Final project for Northwestern University MSDS 462 - Computer Vision
This project is a combination of object detection and image classification on an Android edge device. In short, users can take a photo of a Tarot spread and the app will detect and classify up to 5 individual cards.
- The awesome Augmentor Python package helped a ton with expanding the training dataset.
- Google AutoML Vision was used to train and test the model.
- A Tensorflow Lite multi-class classification model for edge device deployment.
- The app itself is modified from Google's ML-Kit demo app.
The dataset is custom. While many different Tarot decks exist, by far the most popular is the Rider-Waite-Smith deck, so I opted to go with that. I used a Google Pixel 3a to photograph the cards.
Standard Tarot sets have 78 cards, each of which has a different interpretation when displayed right-side up or upside-down. Unfortunately, developing a dataset with and training a custom object detection model on 158 classes was a monster task, so I opted to focus solely on the 22 major arcana. Hopefully this can be extended in the future to include the whole enchilada!
This task lent itself well to image augmentation. The majority of variability within each class is likely to come from different camera sensors, lighting, or photo angle (as opposed to natural variability within the class). I used the awesome Augmentor Python package to augment the size of the training dataset enormously.

I used Google's AutoML Vision service to train and evaluate the models. It's an awesome service that makes machine learning model building so straightforward. It was a simple matter of uploading the photos to a Google Cloud storage bucket, generating a CSV to direct the model to each photo, then choosing the model output type I desired.

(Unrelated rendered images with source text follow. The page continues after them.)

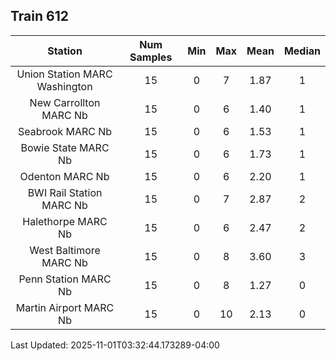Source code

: ## Train 612

| Station | Num Samples | Min | Max | Mean | Median |
| :-----: | :---------: | :-: | :-: | :--: | :----: |
| Union Station MARC Washington | 15 | 0 | 7 | 1.87 | 1 |
| New Carrollton MARC Nb | 15 | 0 | 6 | 1.40 | 1 |
| Seabrook MARC Nb | 15 | 0 | 6 | 1.53 | 1 |
| Bowie State MARC Nb | 15 | 0 | 6 | 1.73 | 1 |
| Odenton MARC Nb | 15 | 0 | 6 | 2.20 | 1 |
| BWI Rail Station MARC Nb | 15 | 0 | 7 | 2.87 | 2 |
| Halethorpe MARC Nb | 15 | 0 | 6 | 2.47 | 2 |
| West Baltimore MARC Nb | 15 | 0 | 8 | 3.60 | 3 |
| Penn Station MARC Nb | 15 | 0 | 8 | 1.27 | 0 |
| Martin Airport MARC Nb | 15 | 0 | 10 | 2.13 | 0 |


Last Updated: 2025-11-01T03:32:44.173289-04:00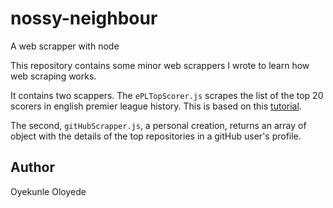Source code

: # nossy-neighbour

A web scrapper with node

This repository contains some minor web scrappers I wrote to learn how web scraping works.

It contains two scappers. The `ePLTopScorer.js` scrapes the list of the top 20 scorers in english premier league history. This is based on this [tutorial](https://pusher.com/tutorials/web-scraper-node).

The second, `gitHubScrapper.js`, a personal creation, returns an array of object with the details of the top repositories in a gitHub user's profile.

## Author

Oyekunle Oloyede
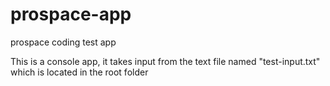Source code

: # prospace-app
prospace coding test app

This is a console app, it takes input from the text file named "test-input.txt" which is located in the root folder

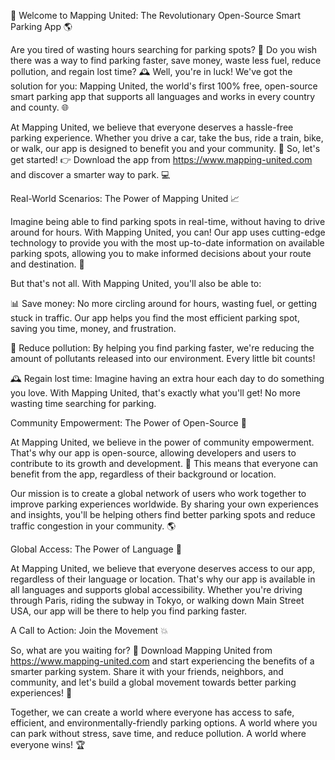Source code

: 🚀 Welcome to Mapping United: The Revolutionary Open-Source Smart Parking App 🌎

Are you tired of wasting hours searching for parking spots? 💸 Do you wish there was a way to find parking faster, save money, waste less fuel, reduce pollution, and regain lost time? 🕰️ Well, you're in luck! We've got the solution for you: Mapping United, the world's first 100% free, open-source smart parking app that supports all languages and works in every country and county. 🌐

At Mapping United, we believe that everyone deserves a hassle-free parking experience. Whether you drive a car, take the bus, ride a train, bike, or walk, our app is designed to benefit you and your community. 🌟 So, let's get started! 👉 Download the app from https://www.mapping-united.com and discover a smarter way to park. 💻

Real-World Scenarios: The Power of Mapping United 📈

Imagine being able to find parking spots in real-time, without having to drive around for hours. With Mapping United, you can! Our app uses cutting-edge technology to provide you with the most up-to-date information on available parking spots, allowing you to make informed decisions about your route and destination. 📍

But that's not all. With Mapping United, you'll also be able to:

📊 Save money: No more circling around for hours, wasting fuel, or getting stuck in traffic. Our app helps you find the most efficient parking spot, saving you time, money, and frustration.

💪 Reduce pollution: By helping you find parking faster, we're reducing the amount of pollutants released into our environment. Every little bit counts!

🕰️ Regain lost time: Imagine having an extra hour each day to do something you love. With Mapping United, that's exactly what you'll get! No more wasting time searching for parking.

Community Empowerment: The Power of Open-Source 🌈

At Mapping United, we believe in the power of community empowerment. That's why our app is open-source, allowing developers and users to contribute to its growth and development. 💪 This means that everyone can benefit from the app, regardless of their background or location.

Our mission is to create a global network of users who work together to improve parking experiences worldwide. By sharing your own experiences and insights, you'll be helping others find better parking spots and reduce traffic congestion in your community. 🌎

Global Access: The Power of Language 💬

At Mapping United, we believe that everyone deserves access to our app, regardless of their language or location. That's why our app is available in all languages and supports global accessibility. Whether you're driving through Paris, riding the subway in Tokyo, or walking down Main Street USA, our app will be there to help you find parking faster.

A Call to Action: Join the Movement 💥

So, what are you waiting for? 🤔 Download Mapping United from https://www.mapping-united.com and start experiencing the benefits of a smarter parking system. Share it with your friends, neighbors, and community, and let's build a global movement towards better parking experiences! 🌟

Together, we can create a world where everyone has access to safe, efficient, and environmentally-friendly parking options. A world where you can park without stress, save time, and reduce pollution. A world where everyone wins! 🏆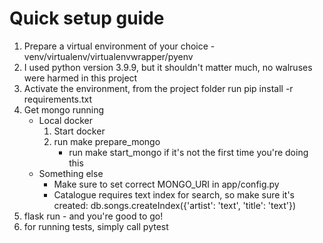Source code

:# Quick setup guide
1. Prepare a virtual environment of your choice - venv/virtualenv/virtualenvwrapper/pyenv
1. I used python version 3.9.9, but it shouldn't matter much, no walruses were harmed in this project
1. Activate the environment, from the project folder run pip install -r requirements.txt
1. Get mongo running
    - Local docker
        1. Start docker
        1. run make prepare_mongo
            - run make start_mongo if it's not the first time you're doing this
    - Something else
        - Make sure to set correct MONGO_URI in app/config.py
        - Catalogue requires text index for search, so make sure it's created: db.songs.createIndex({'artist': 'text', 'title': 'text'})
1. flask run - and you're good to go!
1. for running tests, simply call pytest
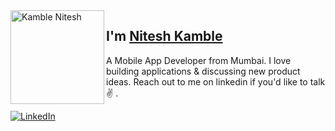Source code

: <img align="left" width="150" height="150" alt="Kamble Nitesh" src="https://creazilla-store.fra1.digitaloceanspaces.com/icons/3245879/github-icon-md.png"/>

## I'm [Nitesh Kamble][linkedin]

A Mobile App Developer from Mumbai. I love building applications & discussing new product ideas. Reach out to me on linkedin if you'd like to talk ✌️ .

[![LinkedIn](https://img.shields.io/badge/LinkedIn-Connect-blue?style=flat-square&logo=linkedin&labelColor=blue)](https://in.linkedin.com/in/nitesh-kamble-778109188)



[linkedin]: https://in.linkedin.com/in/nitesh-kamble-778109188
[github]: https://github.com/niteshkamble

Unfortunately, I wasted quite a bit of time (and GCP credit!) by first training an object detection model. Turns out that ML-Kit object detection has its own built-in object detector which relies on a user-supplied classification model to actually perform classification. In the end, I ended up training two models.

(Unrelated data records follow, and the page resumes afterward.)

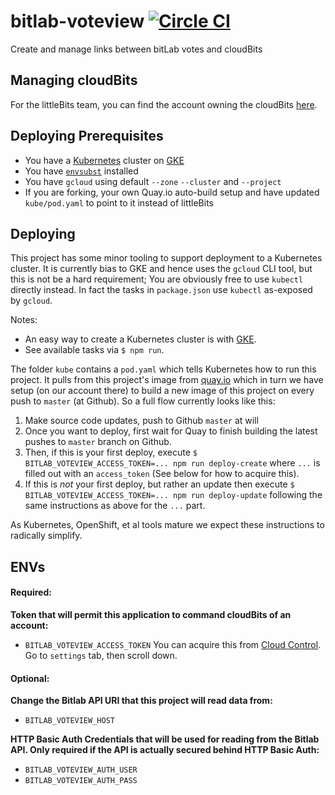 # bitlab-voteview [![Circle CI](https://circleci.com/gh/littlebits/bitlab-voteview.svg?style=svg)](https://circleci.com/gh/littlebits/bitlab-voteview)

Create and manage links between bitLab votes and cloudBits

## Managing cloudBits

For the littleBits team, you can find the account owning the cloudBits [here](https://github.com/littlebitselectronics/cloud-platform/blob/master/accounts.md#voteview).

## Deploying Prerequisites

- You have a [Kubernetes](http://kubernetes.io) cluster on [GKE](https://cloud.google.com/container-engine/)
- You have [`envsubst`](http://stackoverflow.com/questions/23620827/envsubst-command-not-found-on-mac-os-x-10-8) installed
- You have `gcloud` using default `--zone` `--cluster` and `--project`
- If you are forking, your own Quay.io auto-build setup and have updated `kube/pod.yaml` to point to it instead of littleBits

## Deploying

This project has some minor tooling to support deployment to a Kubernetes cluster. It is currently bias to GKE and hence uses the `gcloud` CLI tool, but this is not be a hard requirement; You are obviously free to use `kubectl` directly instead. In fact the tasks in `package.json` use `kubectl` as-exposed by `gcloud`.

Notes:
- An easy way to create a Kubernetes cluster is with [GKE](https://cloud.google.com/container-engine/).
- See available tasks via `$ npm run`.


The folder `kube` contains a `pod.yaml` which tells Kubernetes how to run this project. It pulls from this project's image from [quay.io](http://quay.io/) which in turn we have setup (on our account there) to build a new image of this project on every push to `master` (at Github). So a full flow currently looks like this:

1. Make source code updates, push to Github `master` at will
2. Once you want to deploy, first wait for Quay to finish building the latest pushes to `master` branch on Github.
3. Then, if this is your first deploy, execute `$ BITLAB_VOTEVIEW_ACCESS_TOKEN=... npm run deploy-create` where `...` is filled out with an `access_token` (See below for how to acquire this).
4. If this is *not* your first deploy, but rather an update then execute `$ BITLAB_VOTEVIEW_ACCESS_TOKEN=... npm run deploy-update` following the same instructions as above for the `...` part.

As Kubernetes, OpenShift, et al tools mature we expect these instructions to radically simplify.



## ENVs

#### Required:

**Token that will permit this application to command cloudBits of an account:**

- `BITLAB_VOTEVIEW_ACCESS_TOKEN` You can acquire this from [Cloud Control](http://control.littlebitscloud.cc/). Go to `settings` tab, then scroll down.

#### Optional:

**Change the Bitlab API URI that this project will read data from:**

- `BITLAB_VOTEVIEW_HOST`

**HTTP Basic Auth Credentials that will be used for reading from the Bitlab API. Only required if the API is actually secured behind HTTP Basic Auth:**

- `BITLAB_VOTEVIEW_AUTH_USER`
- `BITLAB_VOTEVIEW_AUTH_PASS`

That said, the second multi-class classification model I trained ended up being quite a bit more accurate and less computationally expensive than the initial object detection model.

To make the model compact and quick enough that an edge device could store and run it, Tensorflow Lite is the model type that ML-Kit is built to work with. Thankfully, I was able to simply download this model from AutoML instead of having to generate it myself with the notoriously difficult TOCO command line tool.
If you want to visualize the architecture of the Tarot-Bot TFLite model (or any neural net model!), upload it on Netron.
Google's ML-Kit demo app made deployment of the model on an edge device pretty straightforward. The demo app has a ton of optional code to allow for demonstration of several different computer vision scenarios in both Java and Kotlin. However, getting a custom model deployed was a matter of editing a single file to add a custom detector option, then dropping the .tflite model into the assets folder within the app directory.
For those curious, I added lines 74 and 393-408 in the StillImageActivity.java file according to the ML-Kit object detection docs in order to implement my custom Tarot detector option. No, I am not very good with Java.
- Clone this repo.
- Install Android Studio.
- Open Android studio, choose the option to Open an Existing Project. Select the
mlkitfolder within the repo. Approve any Gradle or APK updates. - Once Gradle finishes syncing, click the green play button on the top right to run the app on an Android emulator.
- Upload photos to the downloads folder of the emulator (there are already a few in
assets/test_photoswithin this repo). - Launch the MLKit App, choose Run the ML Kit quickstart written in Java, then StillImageActivity.
- Select the Custom Object Detection (Tarot) from the bottom right menu, then select an image.
The system does a fairly good job of detecting objects and classifying cards, although its maximum of 5 objects leaves much to be desired in terms of reading an actual tarot spread.
When using the app via the Android emulator in Android Studio (shown below), the only way to get photos into the emulator is to drag and drop into the downloads folder. When running the app on an actual Android phone, it's possible to take a photo of a card spread using the device camera.